Exercise requirements: Lines in the data below that contain the word "from" are to be copied.

=== Provided information ===

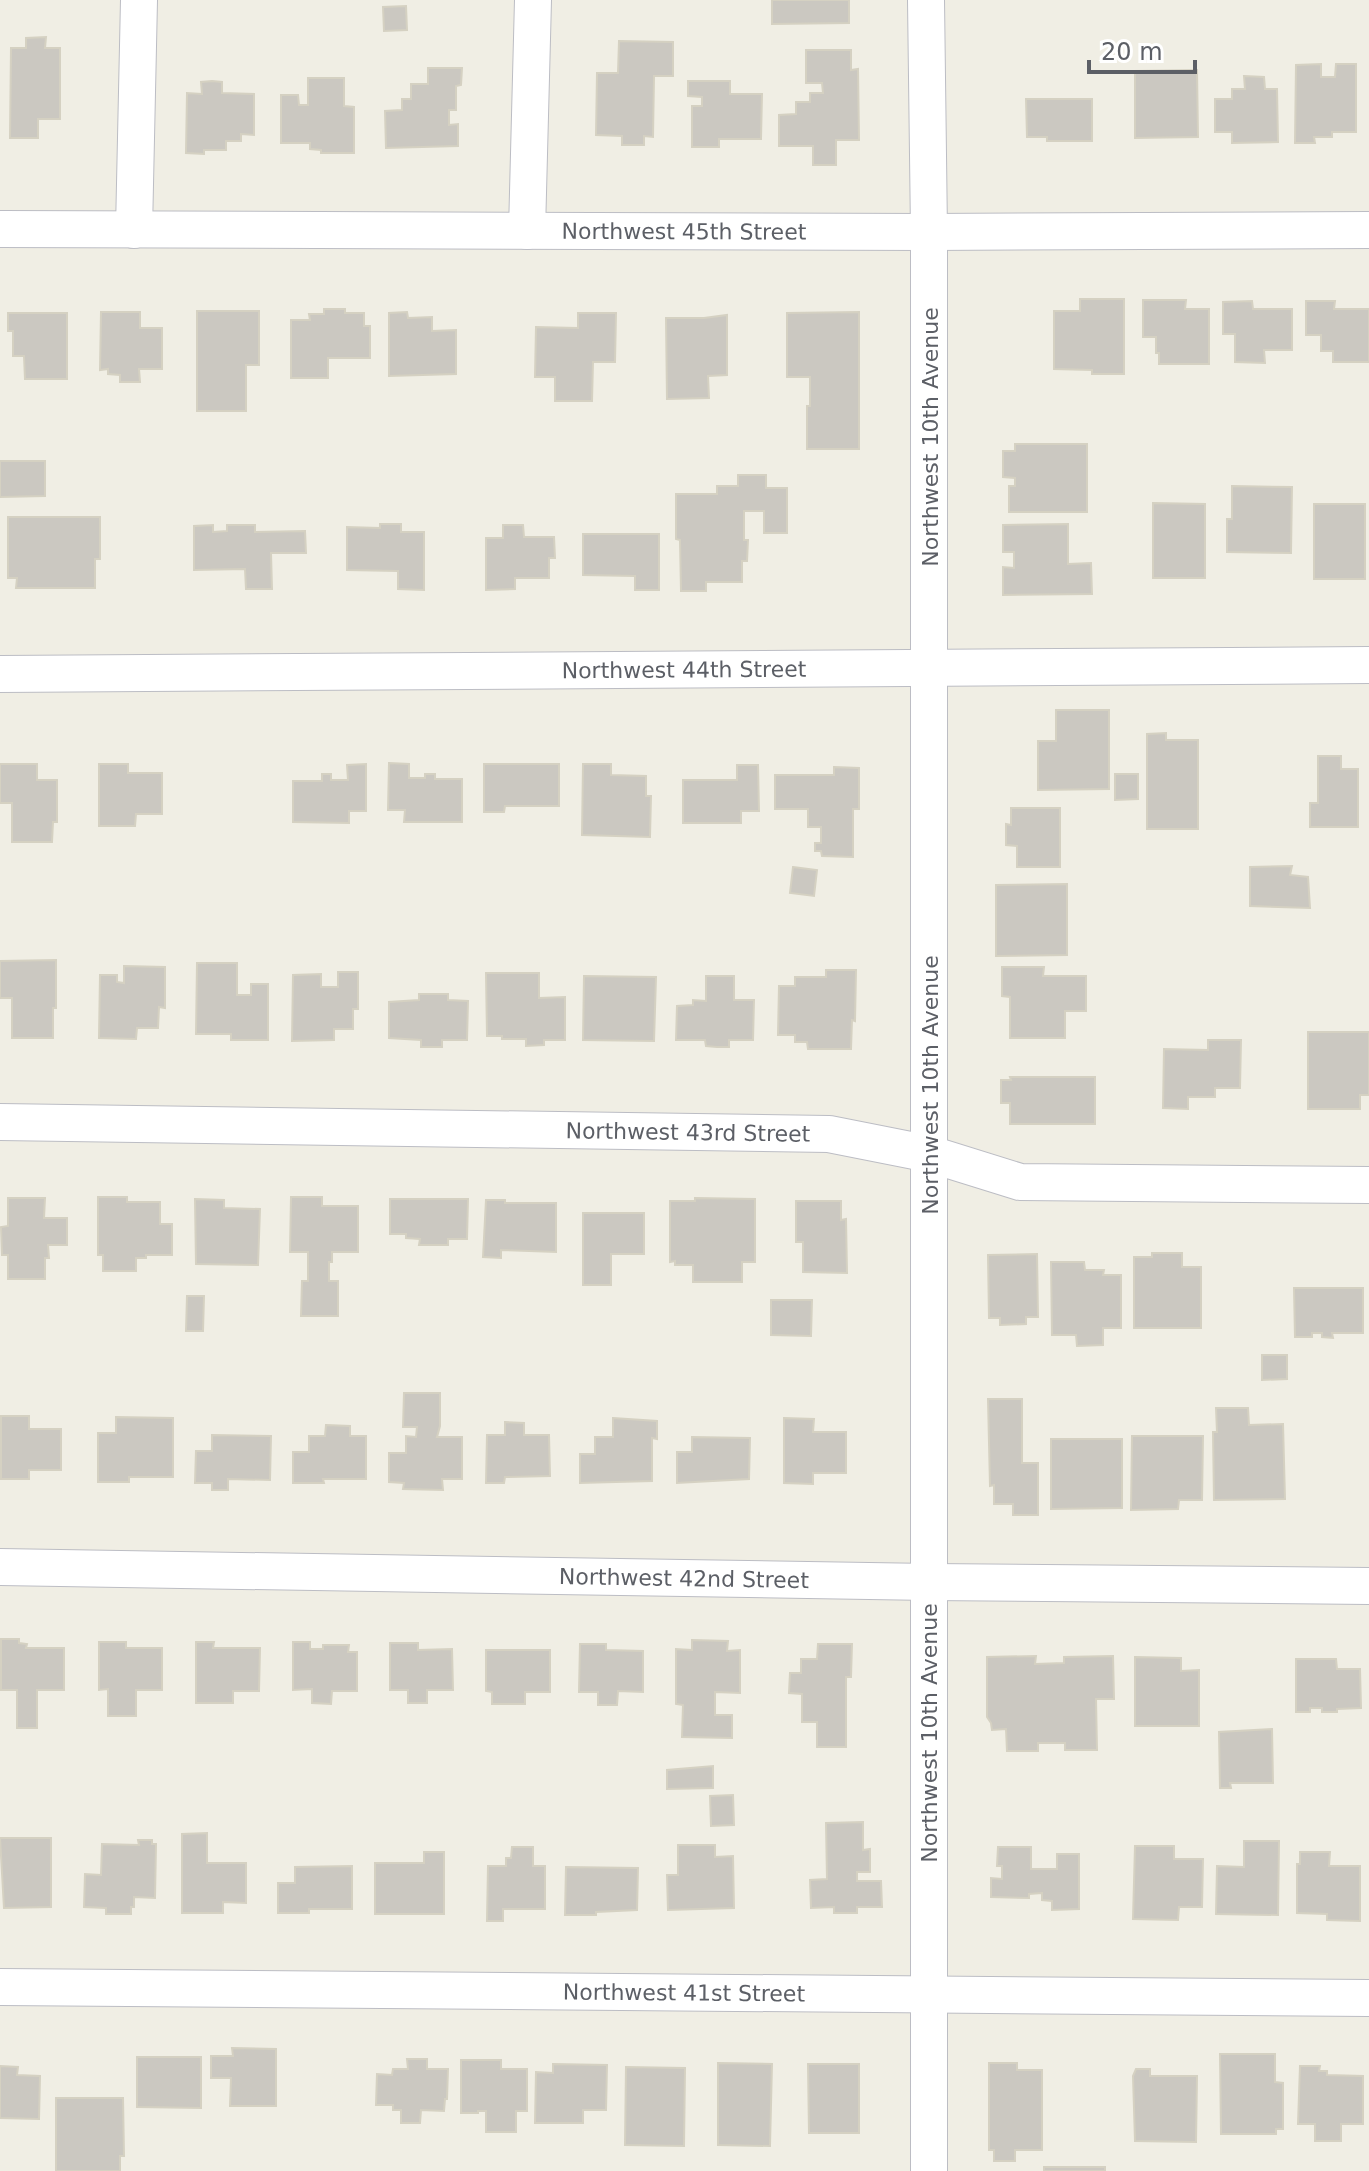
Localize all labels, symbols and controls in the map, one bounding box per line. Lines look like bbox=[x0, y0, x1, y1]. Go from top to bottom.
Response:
scale bar bbox=[1089, 24, 1195, 74]
text: 20 m bbox=[1101, 38, 1163, 66]
street label: Northwest 45th Street bbox=[562, 218, 807, 244]
street label: Northwest 10th Avenue bbox=[918, 307, 943, 567]
street label: Northwest 44th Street bbox=[562, 656, 807, 683]
street label: Northwest 10th Avenue bbox=[918, 955, 943, 1215]
street label: Northwest 43rd Street bbox=[565, 1118, 811, 1146]
street label: Northwest 42nd Street bbox=[559, 1564, 809, 1593]
street label: Northwest 10th Avenue bbox=[917, 1603, 942, 1863]
street label: Northwest 41st Street bbox=[563, 1979, 806, 2006]

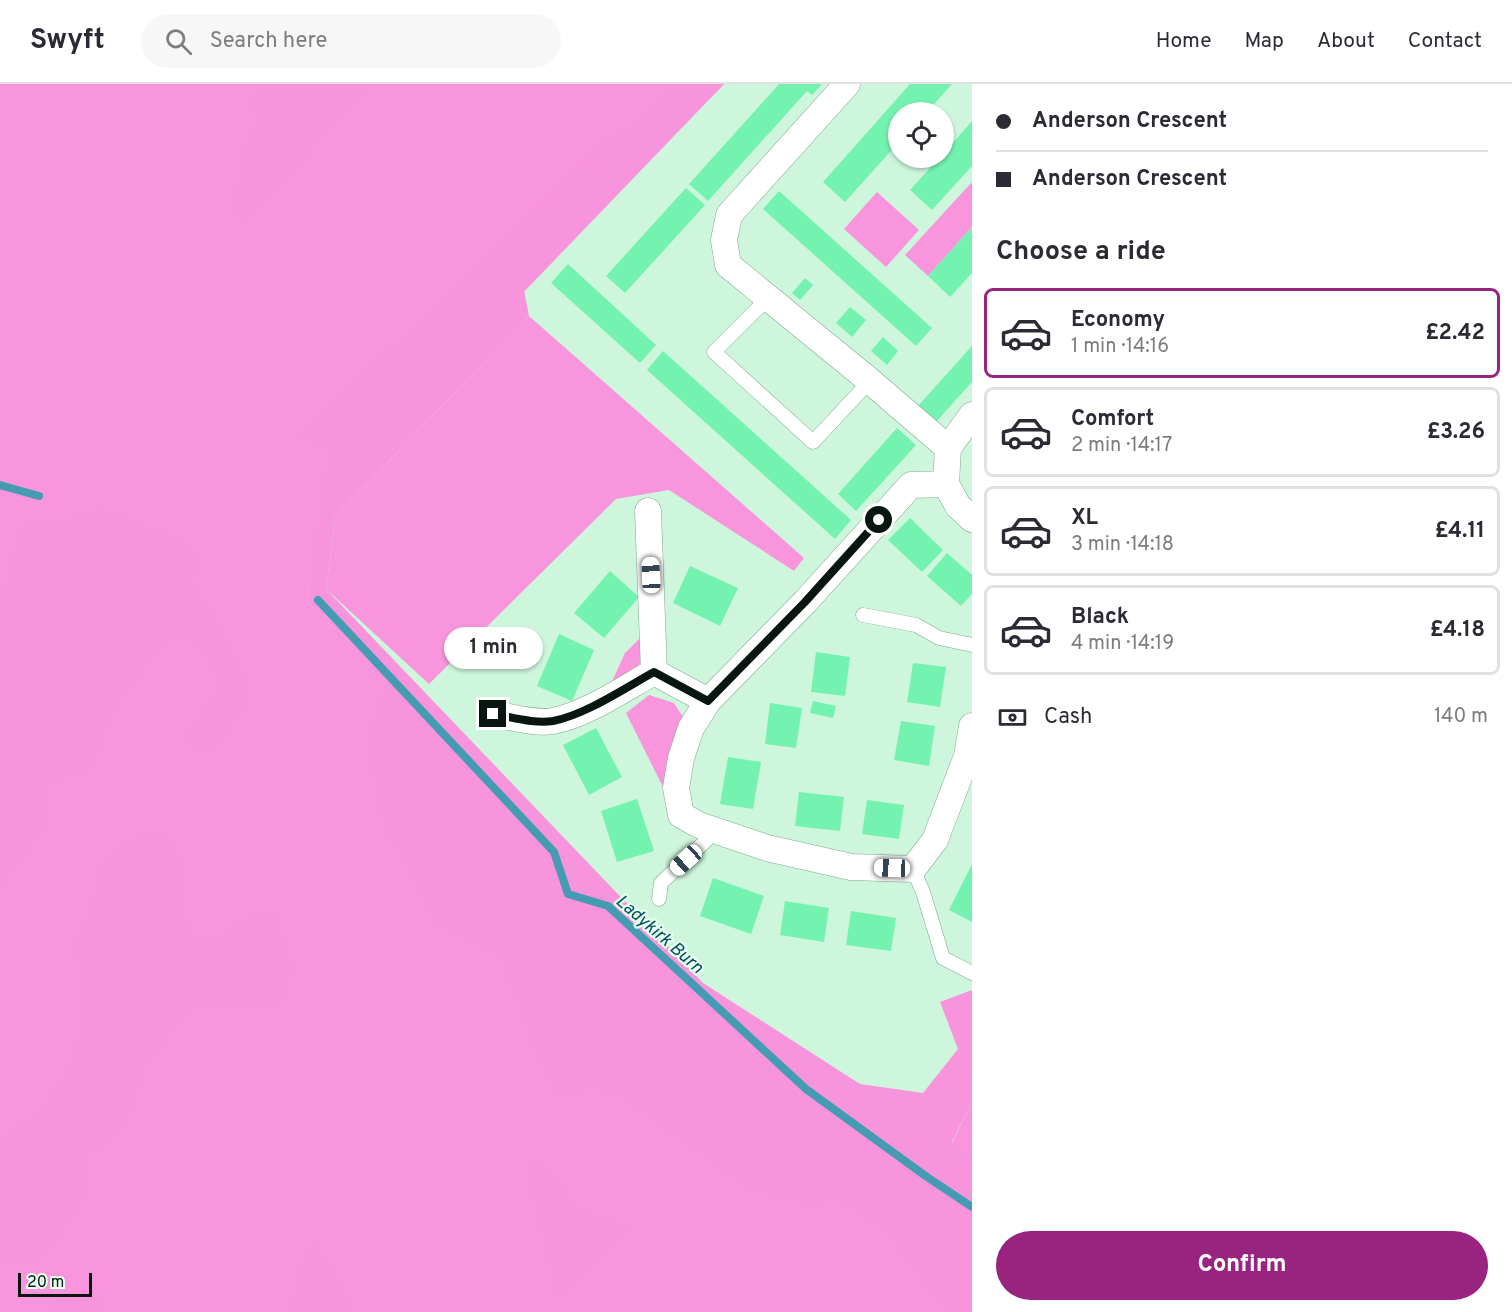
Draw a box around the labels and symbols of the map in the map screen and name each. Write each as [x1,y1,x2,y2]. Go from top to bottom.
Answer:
route start [865,506,892,533]
car [641,557,661,593]
callout: 1 min [444,627,542,669]
route end [479,700,506,727]
car [667,841,705,879]
car [874,858,910,878]
water label: Ladykirk Burn [610,891,708,980]
scale bar [18,1270,92,1298]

===

Exercise result:
Localize all labels, symbols and controls in the map, one bounding box per line. Lines look like bbox=[x0, y0, x1, y1]. Go from top to bottom.
Draw a box around the labels and symbols of the map in the map screen and name each. Write each as [x1,y1,x2,y2]. Go from top to bottom.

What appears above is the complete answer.